I genuinely find it impossible to understand the gap between the opinion polls and what my eyes and ears tell me.

In Glasgow yesterday afternoon a small group of Better Together supporters were handing out material on Sauchiehall Street. Just fifty yards away on Buchanan Street a Yes stall was doing the same thing. The difference was so marked I wanted to quantify it to explain it to you.

I watched each stall for a timed fifteen minutes, immediately one after the other. These are both very busy pedestrianized shopping streets. The crowds going by on each were very similar in size and demographic.

In fifteen minutes the No team managed to give away 7 leaflets and one balloon (the latter to a child). I saw some of the leaflets immediately discarded.

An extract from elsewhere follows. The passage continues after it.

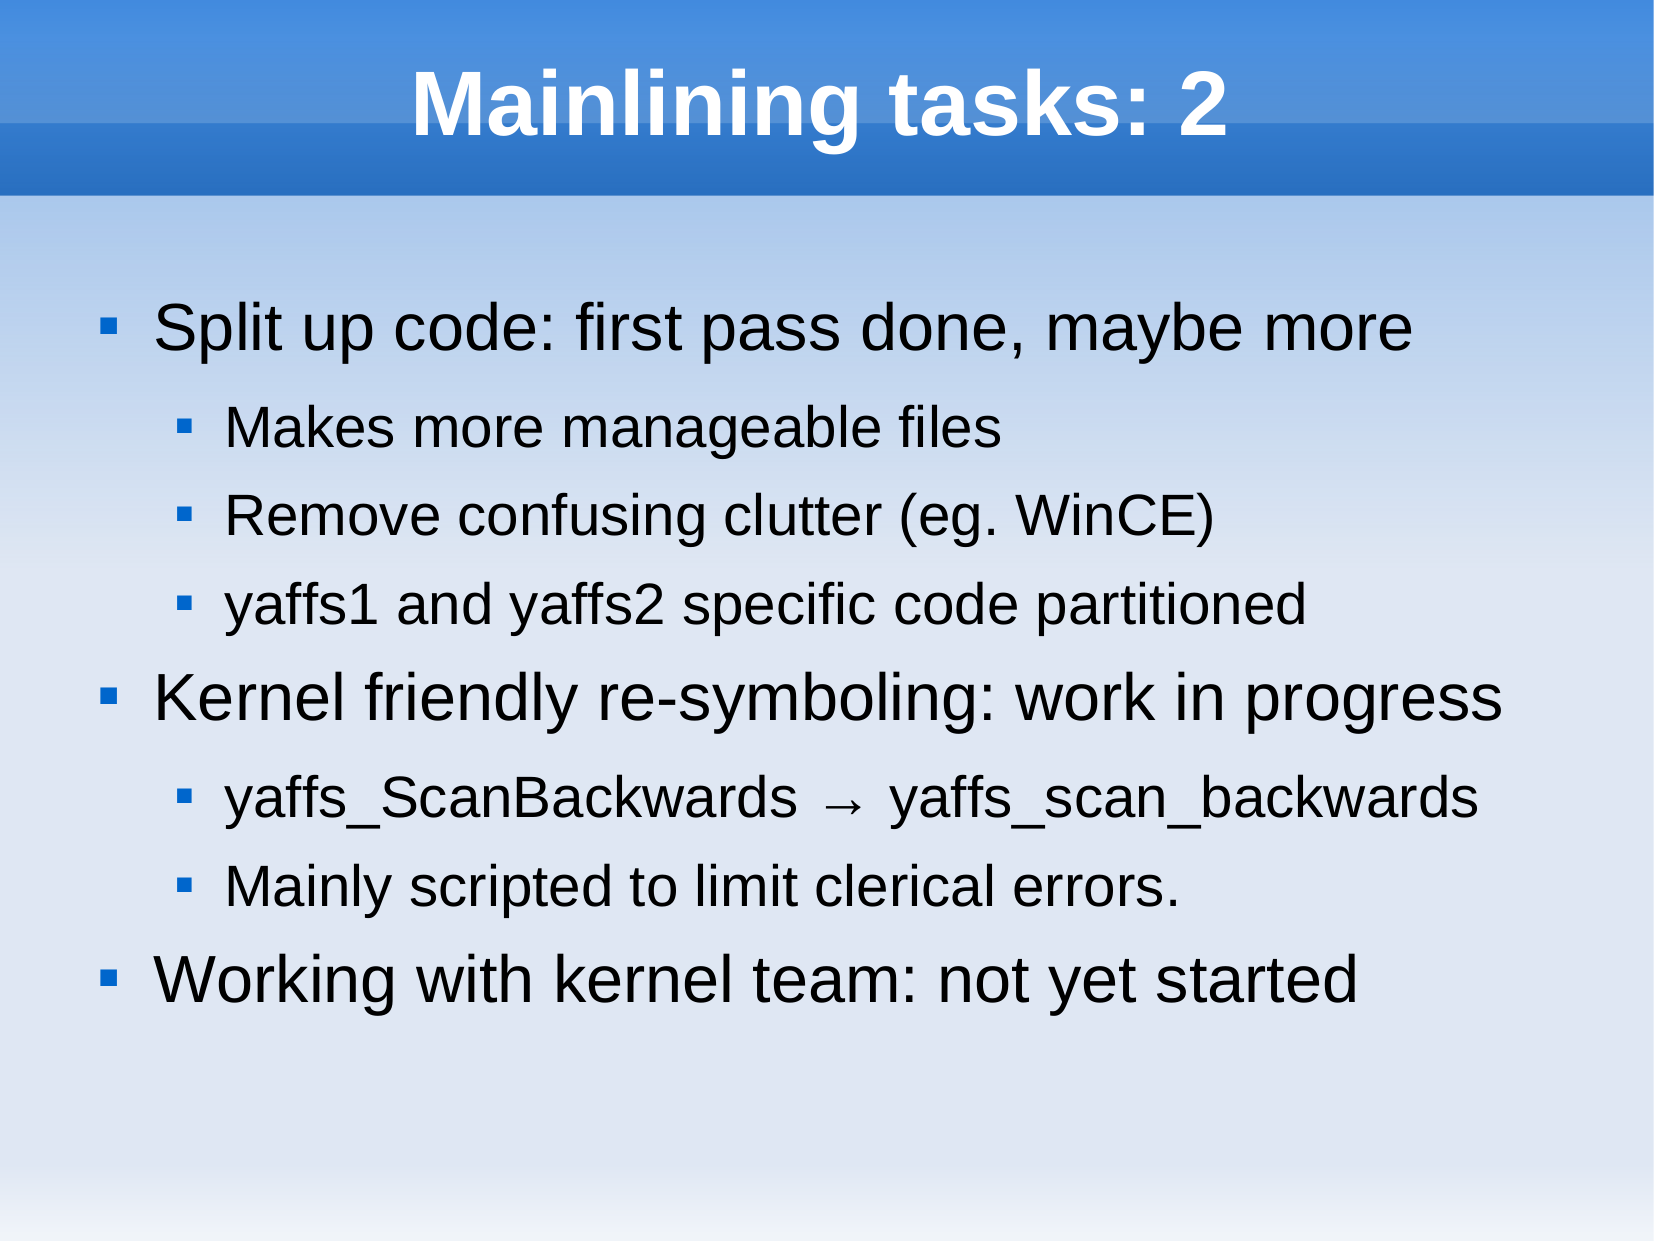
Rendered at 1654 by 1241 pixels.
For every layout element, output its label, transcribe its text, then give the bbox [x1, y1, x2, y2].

list Split up code: first pass done, maybe more Makes more manageable files Remove confusing clutter (eg. WinCE) yaffs1 and yaffs2 specific code partitioned Kernel friendly re-symboling: work in progress yaffs_ScanBackwards → yaffs_scan_backwards Mainly scripted to limit clerical errors. Working with kernel team: not yet started [82, 290, 1571, 1094]
title Mainlining tasks: 2 [76, 7, 1565, 200]
picture [0, 0, 1654, 1241]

The No team were actively approaching people to hand out leaflets, and were shunned by the large majority of people.

By comparison the Yes stall was actively approached by large numbers of people. In the fifteen minutes, 56 people approached the stall and spoke and of those 42 took campaign material, while at least 11 made a donation. The final statistic is remarkable. I counted exactly the next 400 people I could scrutinise reasonably closely on Sauchiehall Street. Of these an extraordinary 52 – that is fully 13% – were wearing Yes badges. There were no large groups and no event in the vicinity that accounted for this. I saw only 2 No badges and one No balloon, again a small child.

I appreciate that this may seem strangely nerdish behaviour, but when I flatly tell you that I have been experiencing a revolutionary groundswell of popular feeling on the streets, that is a perception easily dismissed. The above are hard, statistical facts that in a small way quantify that feeling. The puzzle that remains to be solved is the extraordinary incompatibility between this evidence and the opinion polls.

I can accept that there is an exuberance about the Yes campaign – a belief that a better world is possible and the neo-con dominance of Westminster can be broken – that leads it followers to be enthusiastic and wish to share that belief. By contrast, the No voters to whom I have spoken have, in my own experience, never expressed any enthusiasm for the United Kingdom, but rather fear that an independent Scotland might fail economically – a fear with which they have been relentlessly programmed. Cowardice is not something you wish to display or tell people about. So I can see the psychology is different.

But if the opinion polls are right and the No vote is in the lead, then this psychological phenomenon must be extraordinarily powerful and universal, this behavioural difference so marked as to be in itself a quite extraordinary fact.

The alternative explanation is simply that the opinion polls are wrong. I discussed this with the Yes campaigners on that Buchanan Street stall. They had a considered view which seems prima facie eminently sensible. They believed that the people mobbing their stall were in the large majority people who had never been politically active before. They were not the kind of people who would ever have signed up to be part of online polling panels – the methodology of the vast majority of polls. Those who were on such online panels may give pollsters a reasonable reflection of how party support splits among the 60% of the population who might vote in a general election, but could tell nothing about the 40% who never vote or join online polling panels. Those people were the ones now taking badges and wee blue books. The other polling method was landline telephone, and that missed another great swathe of the Yes demographic – the younger voters.

I yet again saw the BBC baffled and fail to pick up on what was happening on the street as they could not find a man in a suit to interview. The No campaigners were al men in suits and the BBC team looked visibly relieved. For me this “man in a suit” media syndrome is the principal cause of the disconnect between media reporting and what is actually happening.

Tonight is my final set speech of the campaign – Linlithgow Bowling Club at 7.30 pm.